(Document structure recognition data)
- - -
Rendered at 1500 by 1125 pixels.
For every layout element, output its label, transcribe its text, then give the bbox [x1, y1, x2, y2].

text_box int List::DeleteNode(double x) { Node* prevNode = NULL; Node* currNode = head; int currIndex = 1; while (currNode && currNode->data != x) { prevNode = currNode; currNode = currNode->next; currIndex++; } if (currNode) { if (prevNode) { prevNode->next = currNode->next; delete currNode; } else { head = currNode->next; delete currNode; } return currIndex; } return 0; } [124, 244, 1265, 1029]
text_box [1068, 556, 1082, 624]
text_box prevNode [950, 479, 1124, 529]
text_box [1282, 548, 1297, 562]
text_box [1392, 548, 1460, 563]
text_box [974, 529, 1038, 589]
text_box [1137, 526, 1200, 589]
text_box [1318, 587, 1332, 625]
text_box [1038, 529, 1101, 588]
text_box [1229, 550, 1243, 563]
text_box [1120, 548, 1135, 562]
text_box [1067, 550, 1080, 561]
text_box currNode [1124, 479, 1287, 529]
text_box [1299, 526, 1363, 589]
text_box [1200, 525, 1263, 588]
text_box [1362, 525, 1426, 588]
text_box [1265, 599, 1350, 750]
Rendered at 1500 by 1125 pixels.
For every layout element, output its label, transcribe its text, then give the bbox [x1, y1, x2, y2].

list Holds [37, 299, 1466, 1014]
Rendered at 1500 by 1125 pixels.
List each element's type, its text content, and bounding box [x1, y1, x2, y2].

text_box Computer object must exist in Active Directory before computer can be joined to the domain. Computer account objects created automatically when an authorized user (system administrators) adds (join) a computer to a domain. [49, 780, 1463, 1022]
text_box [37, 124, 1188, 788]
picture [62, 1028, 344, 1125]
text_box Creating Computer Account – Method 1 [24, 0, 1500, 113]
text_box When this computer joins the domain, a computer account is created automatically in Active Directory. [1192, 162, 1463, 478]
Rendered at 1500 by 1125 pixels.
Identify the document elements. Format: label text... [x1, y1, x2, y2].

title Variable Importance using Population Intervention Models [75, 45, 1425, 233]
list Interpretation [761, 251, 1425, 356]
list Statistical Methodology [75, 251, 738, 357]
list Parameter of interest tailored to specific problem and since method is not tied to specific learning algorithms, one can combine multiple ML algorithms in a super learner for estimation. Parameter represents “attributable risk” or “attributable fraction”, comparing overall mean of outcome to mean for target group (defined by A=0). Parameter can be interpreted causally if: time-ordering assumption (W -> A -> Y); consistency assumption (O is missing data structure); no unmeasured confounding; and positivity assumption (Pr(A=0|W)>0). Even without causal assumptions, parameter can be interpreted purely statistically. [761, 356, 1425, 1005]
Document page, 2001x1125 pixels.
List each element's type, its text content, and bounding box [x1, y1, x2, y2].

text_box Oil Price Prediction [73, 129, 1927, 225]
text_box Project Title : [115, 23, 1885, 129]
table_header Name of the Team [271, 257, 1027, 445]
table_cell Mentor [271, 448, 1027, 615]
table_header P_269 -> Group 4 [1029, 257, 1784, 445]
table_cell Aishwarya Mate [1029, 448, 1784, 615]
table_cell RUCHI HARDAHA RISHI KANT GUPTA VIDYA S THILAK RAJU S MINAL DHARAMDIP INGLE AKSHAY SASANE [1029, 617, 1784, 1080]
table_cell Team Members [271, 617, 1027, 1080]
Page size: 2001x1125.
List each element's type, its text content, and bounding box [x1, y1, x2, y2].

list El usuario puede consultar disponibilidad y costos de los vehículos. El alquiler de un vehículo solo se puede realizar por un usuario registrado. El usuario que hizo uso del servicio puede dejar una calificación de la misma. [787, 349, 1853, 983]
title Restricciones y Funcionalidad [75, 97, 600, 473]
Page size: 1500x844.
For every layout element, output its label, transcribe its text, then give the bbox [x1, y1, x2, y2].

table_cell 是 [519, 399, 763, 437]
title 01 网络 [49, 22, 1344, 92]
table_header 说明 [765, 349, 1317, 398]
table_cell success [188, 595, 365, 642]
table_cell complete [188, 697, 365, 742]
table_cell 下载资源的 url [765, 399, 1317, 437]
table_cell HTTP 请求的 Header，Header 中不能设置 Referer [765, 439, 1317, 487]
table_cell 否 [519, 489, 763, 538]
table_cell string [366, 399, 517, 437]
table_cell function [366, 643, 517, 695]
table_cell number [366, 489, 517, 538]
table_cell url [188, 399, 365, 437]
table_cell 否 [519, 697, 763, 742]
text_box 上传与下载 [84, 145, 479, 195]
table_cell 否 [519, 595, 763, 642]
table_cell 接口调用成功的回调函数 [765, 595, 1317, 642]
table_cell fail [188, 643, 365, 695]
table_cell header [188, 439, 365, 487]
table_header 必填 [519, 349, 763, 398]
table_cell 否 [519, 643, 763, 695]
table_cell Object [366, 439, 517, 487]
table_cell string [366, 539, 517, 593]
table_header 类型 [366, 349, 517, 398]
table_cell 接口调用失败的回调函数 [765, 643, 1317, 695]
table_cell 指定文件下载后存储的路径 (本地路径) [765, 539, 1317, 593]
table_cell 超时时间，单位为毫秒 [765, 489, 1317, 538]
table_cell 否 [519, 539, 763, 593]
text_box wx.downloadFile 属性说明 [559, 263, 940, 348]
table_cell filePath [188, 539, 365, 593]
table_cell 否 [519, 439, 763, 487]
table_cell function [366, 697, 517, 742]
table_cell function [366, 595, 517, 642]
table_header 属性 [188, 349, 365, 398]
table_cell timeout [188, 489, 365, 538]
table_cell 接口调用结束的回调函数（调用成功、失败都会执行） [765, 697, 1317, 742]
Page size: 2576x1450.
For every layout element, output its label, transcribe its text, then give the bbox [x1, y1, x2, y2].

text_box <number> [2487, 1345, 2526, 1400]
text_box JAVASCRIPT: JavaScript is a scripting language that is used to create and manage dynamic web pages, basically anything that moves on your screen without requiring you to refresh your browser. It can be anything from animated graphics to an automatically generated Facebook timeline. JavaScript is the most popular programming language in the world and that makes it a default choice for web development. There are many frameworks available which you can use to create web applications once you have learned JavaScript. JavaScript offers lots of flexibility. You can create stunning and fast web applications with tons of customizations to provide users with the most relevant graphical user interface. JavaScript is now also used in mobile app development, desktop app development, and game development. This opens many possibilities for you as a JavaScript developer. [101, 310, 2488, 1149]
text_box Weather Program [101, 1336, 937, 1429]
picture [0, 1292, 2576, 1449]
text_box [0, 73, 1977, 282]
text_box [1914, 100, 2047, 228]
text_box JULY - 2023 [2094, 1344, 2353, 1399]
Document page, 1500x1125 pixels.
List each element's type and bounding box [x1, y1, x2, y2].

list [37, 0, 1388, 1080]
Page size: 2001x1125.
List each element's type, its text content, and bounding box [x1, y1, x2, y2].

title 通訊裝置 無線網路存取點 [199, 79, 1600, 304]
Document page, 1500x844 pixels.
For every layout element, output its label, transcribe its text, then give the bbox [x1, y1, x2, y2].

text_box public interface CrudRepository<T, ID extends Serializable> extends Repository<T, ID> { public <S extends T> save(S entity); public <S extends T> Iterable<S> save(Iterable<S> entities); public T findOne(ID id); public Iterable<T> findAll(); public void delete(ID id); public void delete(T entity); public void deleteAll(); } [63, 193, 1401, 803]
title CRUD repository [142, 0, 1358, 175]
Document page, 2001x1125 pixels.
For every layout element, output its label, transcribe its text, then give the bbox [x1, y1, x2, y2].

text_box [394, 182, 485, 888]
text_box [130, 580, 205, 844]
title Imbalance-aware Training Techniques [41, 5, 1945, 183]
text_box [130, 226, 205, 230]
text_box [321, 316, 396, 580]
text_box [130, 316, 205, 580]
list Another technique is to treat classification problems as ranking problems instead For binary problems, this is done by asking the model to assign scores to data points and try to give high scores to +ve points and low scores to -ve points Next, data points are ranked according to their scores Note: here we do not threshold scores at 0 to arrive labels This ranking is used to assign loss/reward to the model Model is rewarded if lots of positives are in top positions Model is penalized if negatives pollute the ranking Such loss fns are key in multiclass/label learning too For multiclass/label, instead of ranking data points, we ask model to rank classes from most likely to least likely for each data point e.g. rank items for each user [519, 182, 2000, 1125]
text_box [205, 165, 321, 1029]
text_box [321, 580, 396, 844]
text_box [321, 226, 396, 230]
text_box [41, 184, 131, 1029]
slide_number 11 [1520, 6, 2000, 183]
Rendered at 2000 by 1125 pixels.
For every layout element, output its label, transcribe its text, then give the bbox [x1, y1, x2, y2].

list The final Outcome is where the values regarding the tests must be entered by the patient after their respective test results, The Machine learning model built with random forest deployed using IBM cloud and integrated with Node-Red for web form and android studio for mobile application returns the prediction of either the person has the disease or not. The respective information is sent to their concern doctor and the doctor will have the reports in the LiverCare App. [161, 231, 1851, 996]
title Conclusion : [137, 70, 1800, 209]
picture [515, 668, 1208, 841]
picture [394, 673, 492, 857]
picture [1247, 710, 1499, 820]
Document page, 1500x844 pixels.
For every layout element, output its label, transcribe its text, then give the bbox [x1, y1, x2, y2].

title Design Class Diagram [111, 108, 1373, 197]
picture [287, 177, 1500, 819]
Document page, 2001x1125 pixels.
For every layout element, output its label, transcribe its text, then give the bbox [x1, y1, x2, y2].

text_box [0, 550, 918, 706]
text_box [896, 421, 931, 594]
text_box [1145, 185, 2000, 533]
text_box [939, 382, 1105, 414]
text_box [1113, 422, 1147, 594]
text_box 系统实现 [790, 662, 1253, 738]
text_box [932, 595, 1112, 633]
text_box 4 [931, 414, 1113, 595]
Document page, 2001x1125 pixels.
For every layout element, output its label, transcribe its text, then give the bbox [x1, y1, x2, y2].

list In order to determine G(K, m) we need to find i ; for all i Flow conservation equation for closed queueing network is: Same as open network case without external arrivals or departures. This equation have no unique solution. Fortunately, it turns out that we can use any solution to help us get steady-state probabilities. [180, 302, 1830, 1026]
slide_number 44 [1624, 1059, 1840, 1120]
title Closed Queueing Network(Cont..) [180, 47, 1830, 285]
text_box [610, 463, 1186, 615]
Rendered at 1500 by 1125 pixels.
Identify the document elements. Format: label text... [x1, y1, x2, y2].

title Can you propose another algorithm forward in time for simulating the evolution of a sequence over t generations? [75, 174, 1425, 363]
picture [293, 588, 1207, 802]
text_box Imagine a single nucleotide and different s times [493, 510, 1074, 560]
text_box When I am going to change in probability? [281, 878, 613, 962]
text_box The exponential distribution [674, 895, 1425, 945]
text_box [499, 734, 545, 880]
- - -
■ Work required: Check every line of the records above for the string "size". Copy those that hold it.

■ Expected output:
Page size: 2001x1125.
Page size: 1500x844.
Page size: 2576x1450.
Page size: 2001x1125.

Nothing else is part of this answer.